(Extracted page text data)
===============

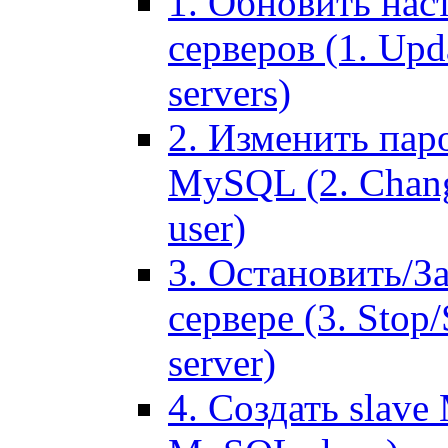
1. Обновить нас
серверов (1. Upd
servers)
2. Изменить паро
MySQL (2. Chang
user)
3. Остановить/З
сервере (3. Stop
server)
4. Создать slave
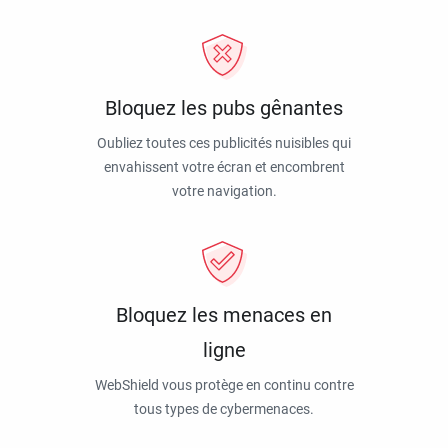
Bloquez les pubs gênantes
Oubliez toutes ces publicités nuisibles qui
envahissent votre écran et encombrent
votre navigation.
Bloquez les menaces en
ligne
WebShield vous protège en continu contre
tous types de cybermenaces.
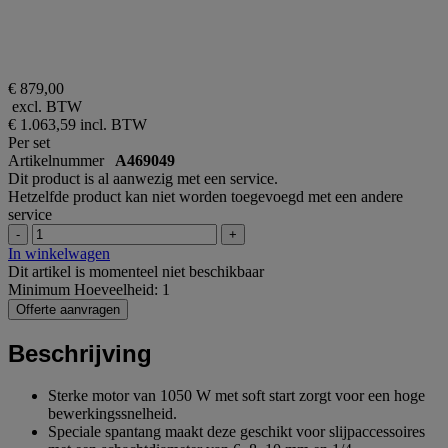
€ 879,00
excl. BTW
€ 1.063,59
incl. BTW
Per set
Artikelnummer
A469049
Dit product is al aanwezig met een service.
Hetzelfde product kan niet worden toegevoegd met een andere
service
-
+
In winkelwagen
Dit artikel is momenteel niet beschikbaar
Minimum Hoeveelheid: 1
Offerte aanvragen
Beschrijving
Sterke motor van 1050 W met soft start zorgt voor een hoge
bewerkingssnelheid.
Speciale spantang maakt deze geschikt voor slijpaccessoires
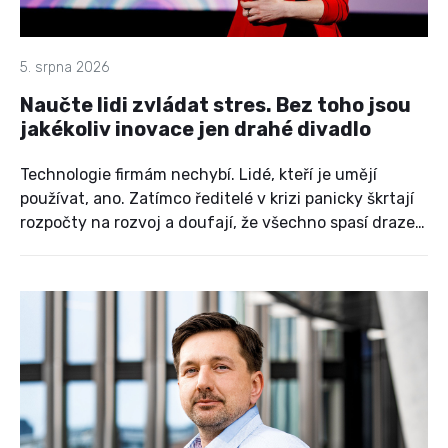
5. srpna 2026
Naučte lidi zvládat stres. Bez toho jsou
jakékoliv inovace jen drahé divadlo
Technologie firmám nechybí. Lidé, kteří je umějí
používat, ano. Zatímco ředitelé v krizi panicky škrtají
rozpočty na rozvoj a doufají, že všechno spasí draze
nakoupené licence, majitelka vzdělávací agentury
CE-PA Vlaďka Snášel Lukašíková natvrdo říká: je to
mrhání penězi. Místo zázračných zkratek a
bezhlavého tlačení na výkon nabízí střízlivý pohled na
to, jak ve firmách probudit adaptaci, nezabít
kreativitu a nevyhořet.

===============

Work to be completed. Nothing but the lines from the first line of the records above to the line with "votre navigation.", inclusive, should be transcribed exactly, and the pictures must be left out.

Solution to this problem.
1. Обновить нас
серверов (1. Upd
servers)
2. Изменить паро
MySQL (2. Chang
user)
3. Остановить/З
сервере (3. Stop
server)
4. Создать slave
Bloquez les pubs gênantes
Oubliez toutes ces publicités nuisibles qui
envahissent votre écran et encombrent
votre navigation.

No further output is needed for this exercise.